The comments are a rarity for the closely held firm that has issued three press releases in its 82-year history and is known for shunning the media, and they highlight how much investor preference has shifted. The firm’s American Funds have lost $242 billion to withdrawals since the end of 2007, while Vanguard Group Inc., the largest index-fund provider, has attracted $607 billion, according to Morningstar Inc. Capital Research & Management is a unit of Capital Group.

Capital Group, based in Los Angeles, in a study released today, argued that its stock-picking mutual funds outperformed their benchmark indexes in the majority of almost 30,000 periods examined over the past 80 years. That included 57 percent of one-year stretches, 67 percent of 5-year periods and 83 percent of 20-year ranges.

ETF Competition

“Capital Group has been harmed by their reluctance to respond to the competition from ETFs,” Daniel Wiener, chief executive officer of Newton, Massachusetts-based Adviser Investments, said in an interview. “At some point they have to take a more aggressive stance.”

Active funds employ managers who select individual securities they believe will beat a given benchmark, such as the Standard & Poor’s 500 Index of U.S. stocks. Index funds aim to match the benchmark by purchasing all the components of the index. Because they don’t have to pay salaries for active managers and research costs, they typically have lower fees than active funds.
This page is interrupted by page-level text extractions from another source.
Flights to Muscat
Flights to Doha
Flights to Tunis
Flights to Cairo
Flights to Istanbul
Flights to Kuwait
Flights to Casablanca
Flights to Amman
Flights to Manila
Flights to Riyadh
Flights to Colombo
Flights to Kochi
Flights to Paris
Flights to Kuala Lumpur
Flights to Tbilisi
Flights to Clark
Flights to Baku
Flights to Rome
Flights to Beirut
John C. Bogle, Vanguard’s founder, has led the charge for indexing since the 1970s when he began popularizing passive investing. Bogle has argued that the average active manager, after fees, fails to beat the market. Active managers who do outperform, he said, can’t repeat the feat with enough predictability to merit a long-term investment.
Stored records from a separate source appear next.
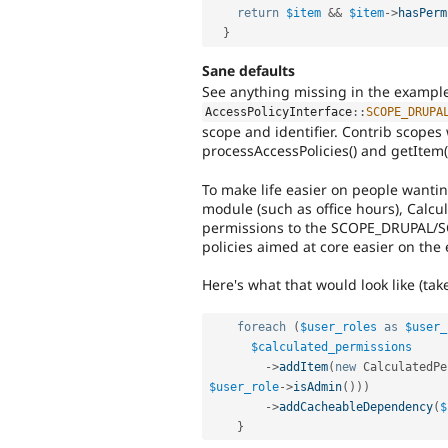
return
$item
&&
$item
-
>
hasPerm
}
Sane defaults
See anything missing in the example
AccessPolicyInterface
::
SCOPE_DRUPA
scope and identifier. Contrib scopes
processAccessPolicies() and getItem()
To make life easier on people wantin
module (such as office hours), Calc
permissions to the SCOPE_DRUPAL/S
policies aimed at core easier on the 
Here's what that would look like (ta
foreach
(
$user_roles
as
$user_
$calculated_permissions
-
>
addItem
(
new
CalculatedPe
$user_role
-
>
isAdmin
(
)
)
)
-
>
addCacheableDependency
(
$
}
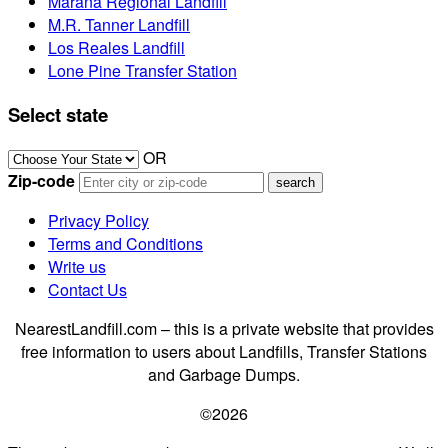
Marana Regional Landfill
M.R. Tanner Landfill
Los Reales Landfill
Lone Pine Transfer Station
Select state
OR
Zip-code
Privacy Policy
Terms and Conditions
Write us
Contact Us
NearestLandfill.com – this is a private website that provides
free information to users about Landfills, Transfer Stations
and Garbage Dumps.
©2026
Investors have listened and put $1.16 trillion into U.S.-registered index mutual funds and ETFs since the end of 2007, compared with $454 billion deposited with active mutual funds, according to data from the Investment Company Institute. In that time, passive assets have grown to 31 percent of the U.S. fund industry, from 18 percent on Dec. 31, 2007.

Rothenberg’s ‘Frustration’

“The frustration is with the stridency of the point of view on one side,” Rothenberg said. “We have a body of data that suggests something different.”

American Funds, the third-biggest mutual-fund family in the U.S., oversees $993 billion, excluding money-market funds, Morningstar data show. Vanguard’s mutual funds and ETFs total $2.1 trillion, with the majority in index-based products. Boston-based Fidelity Investments manages $1.1 trillion in mutual funds.

Capital Group’s largest offering, the $123 billion Growth Fund of America, has seen its assets drop 31 percent in the five years ended Aug. 31. During that time the fund returned an annual average of 6.4 percent, compared with 7.3 percent for the S&P 500.

Since July 2011, three funds have surpassed Growth Fund of America in size. All are index funds run by Vanguard.

‘Hit a Wall’

“After decades of really great success, they hit a wall and suffered subpar performance in the 2008-2009 period,” Burton Greenwald, a mutual-fund consultant in Philadelphia, said in an interview. “They’ve got a lot of mending to do in terms of their reputation.”

The Capital Group study examined 17 of the company’s mutual funds that invest in equities or both equities and bonds. It measured their performance over every one-, three-, five-, 10-, 20- and 30-year period, on a rolling monthly basis, from Dec. 31, 1933, through Dec. 31, 2012.

Rothenberg, 67, said the company has put in place a succession plan for his retirement, though no date has been set yet.

Timothy D. Armour, president of Capital Research & Management, was the “logical” person to take over as chairman when he steps down, Rothenberg said, and a core of younger executives had already taken over most decision-making on the firm’s management committee, the senior-most executive body.

That group, he said, includes Armour; Rob Lovelace, grandson of founder Jonathan Bell Lovelace; Shaw Wagener and Darcy Kopcho.

“We’ve already put in place that next generation,” Rothenberg said. “Increasingly they make the decisions, not me.”